• Problem to work on: Turn every line of the records below into a numbered list, leaving out the blank lines.

Stored dataset items
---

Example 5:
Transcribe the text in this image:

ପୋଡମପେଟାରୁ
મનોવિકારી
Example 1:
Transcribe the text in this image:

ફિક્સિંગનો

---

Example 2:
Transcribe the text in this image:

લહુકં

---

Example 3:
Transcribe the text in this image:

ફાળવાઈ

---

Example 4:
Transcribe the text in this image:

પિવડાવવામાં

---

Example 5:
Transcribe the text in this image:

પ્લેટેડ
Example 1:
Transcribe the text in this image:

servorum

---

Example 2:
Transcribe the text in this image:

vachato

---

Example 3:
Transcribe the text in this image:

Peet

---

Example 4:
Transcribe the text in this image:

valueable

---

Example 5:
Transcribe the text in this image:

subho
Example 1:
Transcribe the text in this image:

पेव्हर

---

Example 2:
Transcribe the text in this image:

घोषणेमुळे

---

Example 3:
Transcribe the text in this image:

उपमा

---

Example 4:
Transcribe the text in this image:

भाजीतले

• Task output:
1. ---
2. Example 5:
3. Transcribe the text in this image:
4. ପୋଡମପେଟାରୁ
5. મનોવિકારી
6. Example 1:
7. Transcribe the text in this image:
8. ફિક્સિંગનો
9. ---
10. Example 2:
11. Transcribe the text in this image:
12. લહુકં
13. ---
14. Example 3:
15. Transcribe the text in this image:
16. ફાળવાઈ
17. ---
18. Example 4:
19. Transcribe the text in this image:
20. પિવડાવવામાં
21. ---
22. Example 5:
23. Transcribe the text in this image:
24. પ્લેટેડ
25. Example 1:
26. Transcribe the text in this image:
27. servorum
28. ---
29. Example 2:
30. Transcribe the text in this image:
31. vachato
32. ---
33. Example 3:
34. Transcribe the text in this image:
35. Peet
36. ---
37. Example 4:
38. Transcribe the text in this image:
39. valueable
40. ---
41. Example 5:
42. Transcribe the text in this image:
43. subho
44. Example 1:
45. Transcribe the text in this image:
46. पेव्हर
47. ---
48. Example 2:
49. Transcribe the text in this image:
50. घोषणेमुळे
51. ---
52. Example 3:
53. Transcribe the text in this image:
54. उपमा
55. ---
56. Example 4:
57. Transcribe the text in this image:
58. भाजीतले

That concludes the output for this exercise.